Education: Objection Sustained

2 minute read
TIME

Three Negro students of Queens College (of the College of the City of New York) called on the chairman of the history department, one day last fall, to lodge a protest. A textbook used in the basic U.S. history course, they said, was offensive to their race. The book: Volume I of The Growth of the American Republic, by two of the nation’s top historians, Harvard’s Samuel Eliot Morison and Columbia’s Henry Steele Commager.

Educators regard the Morison-Commager book, now used in more than 500 schools and colleges, as “one of the finest in its field. But Queens pondered the list of objections raised by its Negro students. One passage which struck the objectors as an insufferably lighthearted approach to human slavery:

“As for Sambo, whose wrongs moved the abolitionists to wrath and tears, there is some reason to believe that he suffered less than any other class in the South from its ‘peculiar institution.’ The majority of slaves were adequately fed, well cared for, and apparently happy.”
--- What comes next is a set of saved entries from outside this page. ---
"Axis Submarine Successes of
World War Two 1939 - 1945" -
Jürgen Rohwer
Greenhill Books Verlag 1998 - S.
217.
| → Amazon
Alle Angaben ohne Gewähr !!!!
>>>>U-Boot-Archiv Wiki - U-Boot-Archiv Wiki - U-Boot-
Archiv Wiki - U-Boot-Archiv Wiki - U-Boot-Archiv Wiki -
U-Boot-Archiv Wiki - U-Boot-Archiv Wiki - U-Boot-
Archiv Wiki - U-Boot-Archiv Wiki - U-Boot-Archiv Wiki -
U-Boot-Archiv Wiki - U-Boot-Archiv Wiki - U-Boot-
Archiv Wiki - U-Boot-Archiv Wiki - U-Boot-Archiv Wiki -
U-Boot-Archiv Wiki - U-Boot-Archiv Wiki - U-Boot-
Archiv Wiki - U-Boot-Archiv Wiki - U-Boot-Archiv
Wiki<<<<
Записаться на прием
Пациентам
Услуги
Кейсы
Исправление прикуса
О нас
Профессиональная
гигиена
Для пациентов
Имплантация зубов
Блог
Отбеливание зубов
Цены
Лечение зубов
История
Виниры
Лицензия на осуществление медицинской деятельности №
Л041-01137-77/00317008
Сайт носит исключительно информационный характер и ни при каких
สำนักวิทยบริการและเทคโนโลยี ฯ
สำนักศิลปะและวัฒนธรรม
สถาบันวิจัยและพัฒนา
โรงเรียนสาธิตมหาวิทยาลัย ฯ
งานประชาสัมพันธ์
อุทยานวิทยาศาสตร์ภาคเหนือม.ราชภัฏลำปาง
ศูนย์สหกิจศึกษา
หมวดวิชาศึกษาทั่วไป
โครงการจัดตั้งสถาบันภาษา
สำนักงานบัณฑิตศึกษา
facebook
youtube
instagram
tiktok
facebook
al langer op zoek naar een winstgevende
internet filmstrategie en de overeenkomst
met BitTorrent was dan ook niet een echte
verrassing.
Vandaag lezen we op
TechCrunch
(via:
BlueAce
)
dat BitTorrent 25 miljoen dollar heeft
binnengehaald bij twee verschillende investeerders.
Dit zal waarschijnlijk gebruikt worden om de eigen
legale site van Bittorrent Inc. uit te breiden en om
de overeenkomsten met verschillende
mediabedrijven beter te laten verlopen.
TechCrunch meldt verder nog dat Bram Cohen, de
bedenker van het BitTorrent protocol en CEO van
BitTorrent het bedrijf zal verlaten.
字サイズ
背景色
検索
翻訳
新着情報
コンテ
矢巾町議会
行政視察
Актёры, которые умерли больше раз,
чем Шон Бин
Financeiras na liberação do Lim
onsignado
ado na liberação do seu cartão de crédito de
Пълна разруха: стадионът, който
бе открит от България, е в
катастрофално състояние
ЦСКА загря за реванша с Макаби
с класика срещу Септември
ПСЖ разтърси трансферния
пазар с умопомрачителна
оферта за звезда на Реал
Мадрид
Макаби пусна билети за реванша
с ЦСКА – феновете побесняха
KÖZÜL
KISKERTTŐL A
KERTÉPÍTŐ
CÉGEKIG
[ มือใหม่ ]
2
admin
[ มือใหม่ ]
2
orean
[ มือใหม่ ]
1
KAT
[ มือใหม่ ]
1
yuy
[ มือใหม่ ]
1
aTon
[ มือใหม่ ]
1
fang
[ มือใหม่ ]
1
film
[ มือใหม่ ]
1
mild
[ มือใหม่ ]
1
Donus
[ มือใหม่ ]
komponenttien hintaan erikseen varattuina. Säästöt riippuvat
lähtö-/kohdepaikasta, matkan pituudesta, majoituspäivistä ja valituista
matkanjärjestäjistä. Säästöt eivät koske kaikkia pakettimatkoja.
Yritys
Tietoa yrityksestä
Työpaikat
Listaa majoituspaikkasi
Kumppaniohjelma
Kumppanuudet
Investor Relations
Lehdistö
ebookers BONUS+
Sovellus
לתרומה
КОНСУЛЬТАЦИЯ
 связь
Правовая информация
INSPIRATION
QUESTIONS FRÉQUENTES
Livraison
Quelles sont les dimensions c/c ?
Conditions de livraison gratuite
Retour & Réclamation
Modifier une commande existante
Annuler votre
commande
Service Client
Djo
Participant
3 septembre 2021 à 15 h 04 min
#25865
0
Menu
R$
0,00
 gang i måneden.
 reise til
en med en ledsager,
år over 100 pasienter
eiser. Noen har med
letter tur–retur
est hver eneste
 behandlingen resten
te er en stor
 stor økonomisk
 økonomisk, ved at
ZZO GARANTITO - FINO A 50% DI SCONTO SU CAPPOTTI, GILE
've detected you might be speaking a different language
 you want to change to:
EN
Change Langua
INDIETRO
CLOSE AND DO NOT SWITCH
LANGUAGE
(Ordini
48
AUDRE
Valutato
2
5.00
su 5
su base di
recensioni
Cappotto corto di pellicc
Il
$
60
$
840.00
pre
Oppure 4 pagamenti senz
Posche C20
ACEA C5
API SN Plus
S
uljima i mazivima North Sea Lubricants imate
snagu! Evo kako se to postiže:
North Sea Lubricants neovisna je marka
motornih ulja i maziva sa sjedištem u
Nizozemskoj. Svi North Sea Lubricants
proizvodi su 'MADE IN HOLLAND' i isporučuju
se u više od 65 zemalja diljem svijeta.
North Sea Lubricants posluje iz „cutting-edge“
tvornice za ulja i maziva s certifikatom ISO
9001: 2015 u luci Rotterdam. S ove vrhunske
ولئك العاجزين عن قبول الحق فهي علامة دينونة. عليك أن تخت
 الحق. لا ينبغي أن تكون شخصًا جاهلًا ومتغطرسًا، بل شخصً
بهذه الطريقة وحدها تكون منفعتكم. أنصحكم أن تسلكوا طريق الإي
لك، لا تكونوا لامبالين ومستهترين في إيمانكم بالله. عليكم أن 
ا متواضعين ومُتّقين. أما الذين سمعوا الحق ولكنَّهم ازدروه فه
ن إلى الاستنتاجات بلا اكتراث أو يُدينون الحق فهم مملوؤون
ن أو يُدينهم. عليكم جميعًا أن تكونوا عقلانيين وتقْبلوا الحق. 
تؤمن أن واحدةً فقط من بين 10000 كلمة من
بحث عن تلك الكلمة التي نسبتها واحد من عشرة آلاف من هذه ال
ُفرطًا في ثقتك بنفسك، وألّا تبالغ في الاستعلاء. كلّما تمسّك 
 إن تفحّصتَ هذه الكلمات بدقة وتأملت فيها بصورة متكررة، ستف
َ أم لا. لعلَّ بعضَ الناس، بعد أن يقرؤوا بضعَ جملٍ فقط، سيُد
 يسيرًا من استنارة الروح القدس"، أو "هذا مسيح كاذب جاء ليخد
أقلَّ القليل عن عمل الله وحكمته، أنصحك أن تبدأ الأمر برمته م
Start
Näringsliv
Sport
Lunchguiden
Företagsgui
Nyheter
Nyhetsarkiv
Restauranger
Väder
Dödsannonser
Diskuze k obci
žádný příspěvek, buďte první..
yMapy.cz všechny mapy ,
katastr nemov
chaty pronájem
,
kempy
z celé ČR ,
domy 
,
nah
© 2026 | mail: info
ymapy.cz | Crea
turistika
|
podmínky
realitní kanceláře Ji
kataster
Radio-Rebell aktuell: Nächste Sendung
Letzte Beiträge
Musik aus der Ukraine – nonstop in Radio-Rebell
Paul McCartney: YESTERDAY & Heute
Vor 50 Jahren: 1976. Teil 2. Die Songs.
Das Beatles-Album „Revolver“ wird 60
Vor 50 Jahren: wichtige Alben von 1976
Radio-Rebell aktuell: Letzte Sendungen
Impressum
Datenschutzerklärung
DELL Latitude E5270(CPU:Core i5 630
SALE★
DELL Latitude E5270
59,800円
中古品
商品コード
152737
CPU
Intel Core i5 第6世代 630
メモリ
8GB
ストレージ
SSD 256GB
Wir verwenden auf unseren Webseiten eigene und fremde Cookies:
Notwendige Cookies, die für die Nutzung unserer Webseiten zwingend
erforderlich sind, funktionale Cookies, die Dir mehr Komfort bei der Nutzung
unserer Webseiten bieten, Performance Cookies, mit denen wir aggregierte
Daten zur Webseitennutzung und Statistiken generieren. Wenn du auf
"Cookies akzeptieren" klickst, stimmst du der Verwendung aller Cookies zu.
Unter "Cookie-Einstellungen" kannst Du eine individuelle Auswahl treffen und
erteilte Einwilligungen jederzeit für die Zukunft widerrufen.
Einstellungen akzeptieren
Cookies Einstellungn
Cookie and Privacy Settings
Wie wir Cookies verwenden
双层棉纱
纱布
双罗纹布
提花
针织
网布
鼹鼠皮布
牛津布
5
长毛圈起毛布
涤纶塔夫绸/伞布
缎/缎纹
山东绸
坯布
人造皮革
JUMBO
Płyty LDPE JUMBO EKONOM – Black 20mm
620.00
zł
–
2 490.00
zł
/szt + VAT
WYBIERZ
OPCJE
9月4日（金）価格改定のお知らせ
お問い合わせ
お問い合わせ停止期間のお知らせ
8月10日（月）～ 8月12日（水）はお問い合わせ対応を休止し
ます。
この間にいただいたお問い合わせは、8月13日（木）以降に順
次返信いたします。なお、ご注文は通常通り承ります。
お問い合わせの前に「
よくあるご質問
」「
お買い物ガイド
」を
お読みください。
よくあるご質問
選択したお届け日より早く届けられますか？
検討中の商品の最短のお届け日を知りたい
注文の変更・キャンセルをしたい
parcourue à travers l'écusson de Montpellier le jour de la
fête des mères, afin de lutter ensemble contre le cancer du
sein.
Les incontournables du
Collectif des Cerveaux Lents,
The protesters also rebelled at the description of pre-Civil War Negroes as “a race with exasperating habits” and the characterization of the typical Negro slave as “childlike, improvident, humorous, prevaricating, and superstitious.” Finally, they objected to the occasional use of “blacks” to refer to Negroes.

Last week, after long consideration, Queens College decided to drop Volume I of The Growth of the American Republic as a basic text, keep Volume II (1865-1950). Henceforth, Queens students will learn pre-Civil War history from the less celebrated but unoffending The Federal Union, by John D. Hicks.

Authors Morison and Commager were planning no changes. They felt that the passages were sound history, and that the phraseology properly reflected the spirit of the period they were describing. The objection to the word “black,” said Morison was “frivolous.” As for “Sambo,” “it’s quite a shock to find that that’s offensive. It’s been my own nickname in the family for years.”